[Data for processing — start]
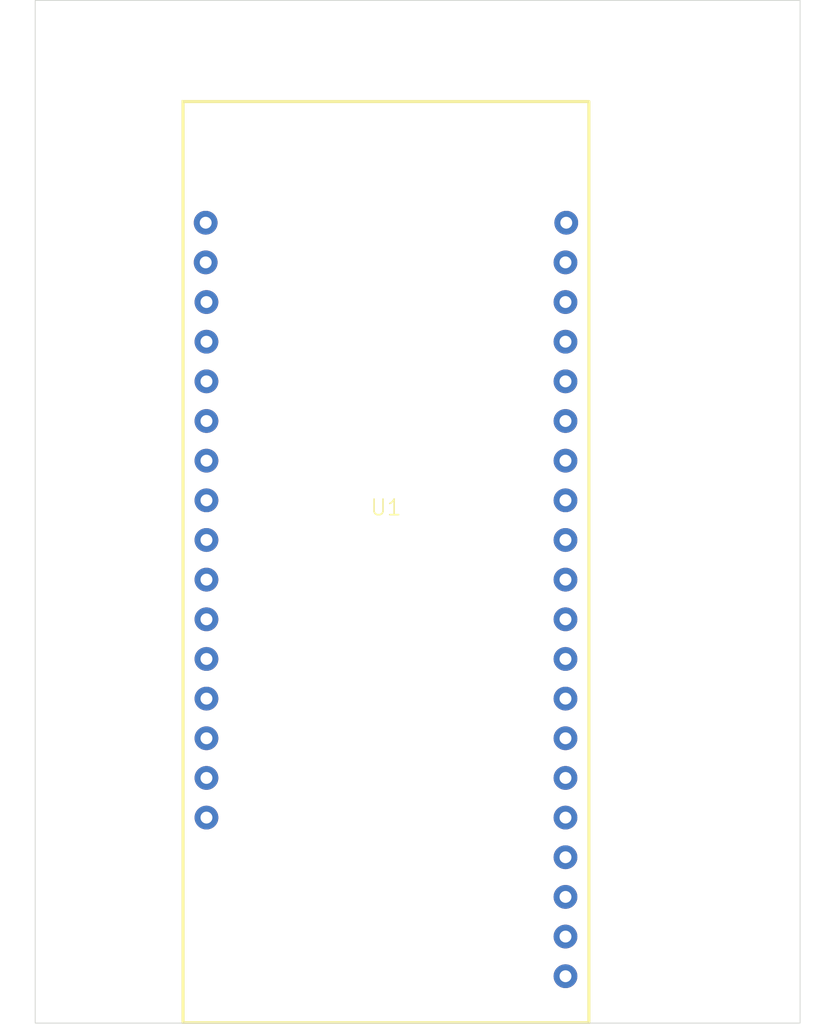
<source format=kicad_pcb>
(kicad_pcb
	(version 20240108)
	(generator "pcbnew")
	(generator_version "8.0")
	(general
		(thickness 1.6)
		(legacy_teardrops no)
	)
	(paper "A4")
	(layers
		(0 "F.Cu" signal)
		(31 "B.Cu" signal)
		(32 "B.Adhes" user "B.Adhesive")
		(33 "F.Adhes" user "F.Adhesive")
		(34 "B.Paste" user)
		(35 "F.Paste" user)
		(36 "B.SilkS" user "B.Silkscreen")
		(37 "F.SilkS" user "F.Silkscreen")
		(38 "B.Mask" user)
		(39 "F.Mask" user)
		(40 "Dwgs.User" user "User.Drawings")
		(41 "Cmts.User" user "User.Comments")
		(42 "Eco1.User" user "User.Eco1")
		(43 "Eco2.User" user "User.Eco2")
		(44 "Edge.Cuts" user)
		(45 "Margin" user)
		(46 "B.CrtYd" user "B.Courtyard")
		(47 "F.CrtYd" user "F.Courtyard")
		(48 "B.Fab" user)
		(49 "F.Fab" user)
		(50 "User.1" user)
		(51 "User.2" user)
		(52 "User.3" user)
		(53 "User.4" user)
		(54 "User.5" user)
		(55 "User.6" user)
		(56 "User.7" user)
		(57 "User.8" user)
		(58 "User.9" user)
	)
	(setup
		(pad_to_mask_clearance 0)
		(allow_soldermask_bridges_in_footprints no)
		(pcbplotparams
			(layerselection 0x00010fc_ffffffff)
			(plot_on_all_layers_selection 0x0000000_00000000)
			(disableapertmacros no)
			(usegerberextensions no)
			(usegerberattributes yes)
			(usegerberadvancedattributes yes)
			(creategerberjobfile yes)
			(dashed_line_dash_ratio 12.000000)
			(dashed_line_gap_ratio 3.000000)
			(svgprecision 4)
			(plotframeref no)
			(viasonmask no)
			(mode 1)
			(useauxorigin no)
			(hpglpennumber 1)
			(hpglpenspeed 20)
			(hpglpendiameter 15.000000)
			(pdf_front_fp_property_popups yes)
			(pdf_back_fp_property_popups yes)
			(dxfpolygonmode yes)
			(dxfimperialunits yes)
			(dxfusepcbnewfont yes)
			(psnegative no)
			(psa4output no)
			(plotreference yes)
			(plotvalue yes)
			(plotfptext yes)
			(plotinvisibletext no)
			(sketchpadsonfab no)
			(subtractmaskfromsilk no)
			(outputformat 1)
			(mirror no)
			(drillshape 1)
			(scaleselection 1)
			(outputdirectory "")
		)
	)
	(net 0 "")
	(net 1 "unconnected-(U1-RX-Pad19)")
	(net 2 "unconnected-(U1-22-Pad21)")
	(net 3 "unconnected-(U1-15-Pad36)")
	(net 4 "unconnected-(U1-GND-Pad16)")
	(net 5 "unconnected-(U1-0-Pad33)")
	(net 6 "unconnected-(U1-16-Pad31)")
	(net 7 "unconnected-(U1-34-Pad7)")
	(net 8 "unconnected-(U1-32-Pad5)")
	(net 9 "unconnected-(U1-VP-Pad3)")
	(net 10 "unconnected-(U1-5-Pad28)")
	(net 11 "unconnected-(U1-4-Pad32)")
	(net 12 "unconnected-(U1-5V-Pad29)")
	(net 13 "unconnected-(U1-3V-Pad20)")
	(net 14 "unconnected-(U1-33-Pad6)")
	(net 15 "unconnected-(U1-26-Pad10)")
	(net 16 "unconnected-(U1-EN-Pad2)")
	(net 17 "unconnected-(U1-27-Pad11)")
	(net 18 "unconnected-(U1-GND-Pad24)")
	(net 19 "unconnected-(U1-VN-Pad4)")
	(net 20 "unconnected-(U1-19-Pad25)")
	(net 21 "unconnected-(U1-14-Pad12)")
	(net 22 "unconnected-(U1-GND-Pad23)")
	(net 23 "unconnected-(U1-GND-Pad17)")
	(net 24 "unconnected-(U1-35-Pad8)")
	(net 25 "unconnected-(U1-18-Pad27)")
	(net 26 "unconnected-(U1-12-Pad13)")
	(net 27 "unconnected-(U1-3V-Pad1)")
	(net 28 "unconnected-(U1-25-Pad9)")
	(net 29 "unconnected-(U1-17-Pad30)")
	(net 30 "unconnected-(U1-TX-Pad18)")
	(net 31 "unconnected-(U1-13-Pad14)")
	(net 32 "unconnected-(U1-2-Pad35)")
	(net 33 "unconnected-(U1-GND-Pad34)")
	(net 34 "unconnected-(U1-21-Pad22)")
	(net 35 "unconnected-(U1-5V-Pad15)")
	(net 36 "unconnected-(U1-23-Pad26)")
	(footprint "MountingHole:MountingHole_2.7mm" (layer "F.Cu") (at 132.3925 107.564))
	(footprint "MountingHole:MountingHole_2.7mm" (layer "F.Cu") (at 175.6075 107.564))
	(footprint "Library:LOLIN32" (layer "F.Cu") (at 151.97 90.98))
	(gr_rect
		(start 129.5 55.5)
		(end 178.5 121)
		(stroke
			(width 0.05)
			(type default)
		)
		(fill none)
		(layer "Edge.Cuts")
		(uuid "0c8bd1f0-b934-4233-bd6c-5404a6571aa4")
	)
)

</source>
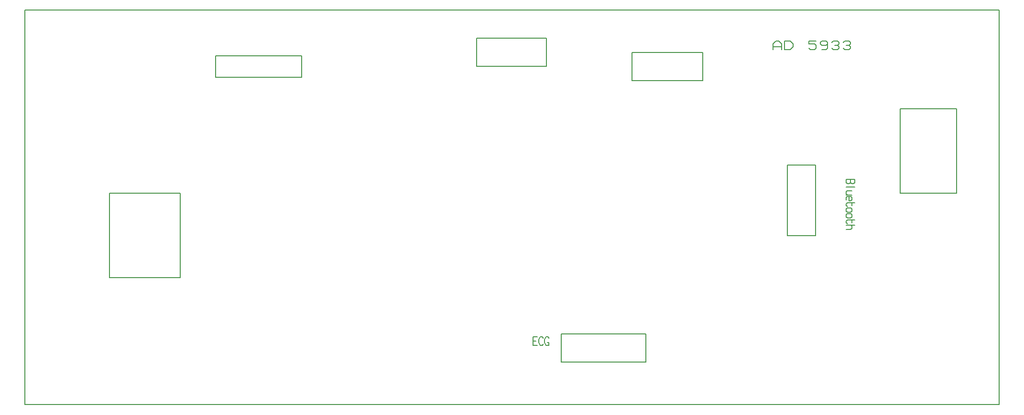
<source format=gbr>
G04 PROTEUS RS274X GERBER FILE*
%FSLAX45Y45*%
%MOMM*%
G01*
%ADD16C,0.203200*%
D16*
X-3250000Y-500000D02*
X-2014336Y-500000D01*
X-2014336Y+0D01*
X-3250000Y+0D01*
X-3250000Y-500000D01*
X-500000Y-750000D02*
X+750000Y-750000D01*
X+750000Y-250000D01*
X-500000Y-250000D01*
X-500000Y-750000D01*
X+2000000Y-203200D02*
X+2000000Y-101600D01*
X+2050800Y-50800D01*
X+2101600Y-50800D01*
X+2152400Y-101600D01*
X+2152400Y-203200D01*
X+2000000Y-152400D02*
X+2152400Y-152400D01*
X+2203200Y-203200D02*
X+2203200Y-50800D01*
X+2304800Y-50800D01*
X+2355600Y-101600D01*
X+2355600Y-152400D01*
X+2304800Y-203200D01*
X+2203200Y-203200D01*
X+2762000Y-50800D02*
X+2635000Y-50800D01*
X+2635000Y-101600D01*
X+2736600Y-101600D01*
X+2762000Y-127000D01*
X+2762000Y-177800D01*
X+2736600Y-203200D01*
X+2660400Y-203200D01*
X+2635000Y-177800D01*
X+2965200Y-101600D02*
X+2939800Y-127000D01*
X+2863600Y-127000D01*
X+2838200Y-101600D01*
X+2838200Y-76200D01*
X+2863600Y-50800D01*
X+2939800Y-50800D01*
X+2965200Y-76200D01*
X+2965200Y-177800D01*
X+2939800Y-203200D01*
X+2863600Y-203200D01*
X+3041400Y-76200D02*
X+3066800Y-50800D01*
X+3143000Y-50800D01*
X+3168400Y-76200D01*
X+3168400Y-101600D01*
X+3143000Y-127000D01*
X+3168400Y-152400D01*
X+3168400Y-177800D01*
X+3143000Y-203200D01*
X+3066800Y-203200D01*
X+3041400Y-177800D01*
X+3092200Y-127000D02*
X+3143000Y-127000D01*
X+3244600Y-76200D02*
X+3270000Y-50800D01*
X+3346200Y-50800D01*
X+3371600Y-76200D01*
X+3371600Y-101600D01*
X+3346200Y-127000D01*
X+3371600Y-152400D01*
X+3371600Y-177800D01*
X+3346200Y-203200D01*
X+3270000Y-203200D01*
X+3244600Y-177800D01*
X+3295400Y-127000D02*
X+3346200Y-127000D01*
X-9750000Y-4250000D02*
X-8500000Y-4250000D01*
X-8500000Y-2750000D01*
X-9750000Y-2750000D01*
X-9750000Y-4250000D01*
X-7877000Y-690500D02*
X-6353000Y-690500D01*
X-6353000Y-309500D01*
X-7877000Y-309500D01*
X-7877000Y-690500D01*
X-1750000Y-5750000D02*
X-250000Y-5750000D01*
X-250000Y-5250000D01*
X-1750000Y-5250000D01*
X-1750000Y-5750000D01*
X+2250000Y-3500000D02*
X+2750000Y-3500000D01*
X+2750000Y-2250000D01*
X+2250000Y-2250000D01*
X+2250000Y-3500000D01*
X+4250000Y-2750000D02*
X+5250000Y-2750000D01*
X+5250000Y-1250000D01*
X+4250000Y-1250000D01*
X+4250000Y-2750000D01*
X+3296800Y-2500000D02*
X+3449200Y-2500000D01*
X+3449200Y-2563500D01*
X+3423800Y-2576200D01*
X+3398400Y-2576200D01*
X+3373000Y-2563500D01*
X+3347600Y-2576200D01*
X+3322200Y-2576200D01*
X+3296800Y-2563500D01*
X+3296800Y-2500000D01*
X+3373000Y-2500000D02*
X+3373000Y-2563500D01*
X+3449200Y-2639700D02*
X+3296800Y-2639700D01*
X+3398400Y-2703200D02*
X+3322200Y-2703200D01*
X+3296800Y-2715900D01*
X+3296800Y-2766700D01*
X+3322200Y-2779400D01*
X+3296800Y-2779400D02*
X+3398400Y-2779400D01*
X+3347600Y-2804800D02*
X+3347600Y-2881000D01*
X+3373000Y-2881000D01*
X+3398400Y-2868300D01*
X+3398400Y-2817500D01*
X+3373000Y-2804800D01*
X+3322200Y-2804800D01*
X+3296800Y-2817500D01*
X+3296800Y-2868300D01*
X+3449200Y-2919100D02*
X+3322200Y-2919100D01*
X+3296800Y-2931800D01*
X+3296800Y-2969900D01*
X+3322200Y-2982600D01*
X+3398400Y-2906400D02*
X+3398400Y-2969900D01*
X+3373000Y-3008000D02*
X+3398400Y-3020700D01*
X+3398400Y-3071500D01*
X+3373000Y-3084200D01*
X+3322200Y-3084200D01*
X+3296800Y-3071500D01*
X+3296800Y-3020700D01*
X+3322200Y-3008000D01*
X+3373000Y-3008000D01*
X+3373000Y-3109600D02*
X+3398400Y-3122300D01*
X+3398400Y-3173100D01*
X+3373000Y-3185800D01*
X+3322200Y-3185800D01*
X+3296800Y-3173100D01*
X+3296800Y-3122300D01*
X+3322200Y-3109600D01*
X+3373000Y-3109600D01*
X+3449200Y-3223900D02*
X+3322200Y-3223900D01*
X+3296800Y-3236600D01*
X+3296800Y-3274700D01*
X+3322200Y-3287400D01*
X+3398400Y-3211200D02*
X+3398400Y-3274700D01*
X+3296800Y-3389000D02*
X+3373000Y-3389000D01*
X+3398400Y-3376300D01*
X+3398400Y-3325500D01*
X+3373000Y-3312800D01*
X+3449200Y-3312800D02*
X+3296800Y-3312800D01*
X-2173800Y-5453200D02*
X-2250000Y-5453200D01*
X-2250000Y-5300800D01*
X-2173800Y-5300800D01*
X-2250000Y-5377000D02*
X-2199200Y-5377000D01*
X-2072200Y-5427800D02*
X-2084900Y-5453200D01*
X-2123000Y-5453200D01*
X-2148400Y-5402400D01*
X-2148400Y-5351600D01*
X-2123000Y-5300800D01*
X-2084900Y-5300800D01*
X-2072200Y-5326200D01*
X-1996000Y-5402400D02*
X-1970600Y-5402400D01*
X-1970600Y-5453200D01*
X-2021400Y-5453200D01*
X-2046800Y-5402400D01*
X-2046800Y-5351600D01*
X-2021400Y-5300800D01*
X-1983300Y-5300800D01*
X-1970600Y-5326200D01*
X-11250000Y-6500000D02*
X+6000000Y-6500000D01*
X+6000000Y+500000D01*
X-11250000Y+500000D01*
X-11250000Y-6500000D01*
M02*

</source>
[Data for processing — finish]
- Task instructions -
Copy every line of the records above that holds the word "MountingHole".

- Output for this exercise -
	(footprint "MountingHole:MountingHole_2.7mm" (layer "F.Cu") (at 132.3925 107.564))
	(footprint "MountingHole:MountingHole_2.7mm" (layer "F.Cu") (at 175.6075 107.564))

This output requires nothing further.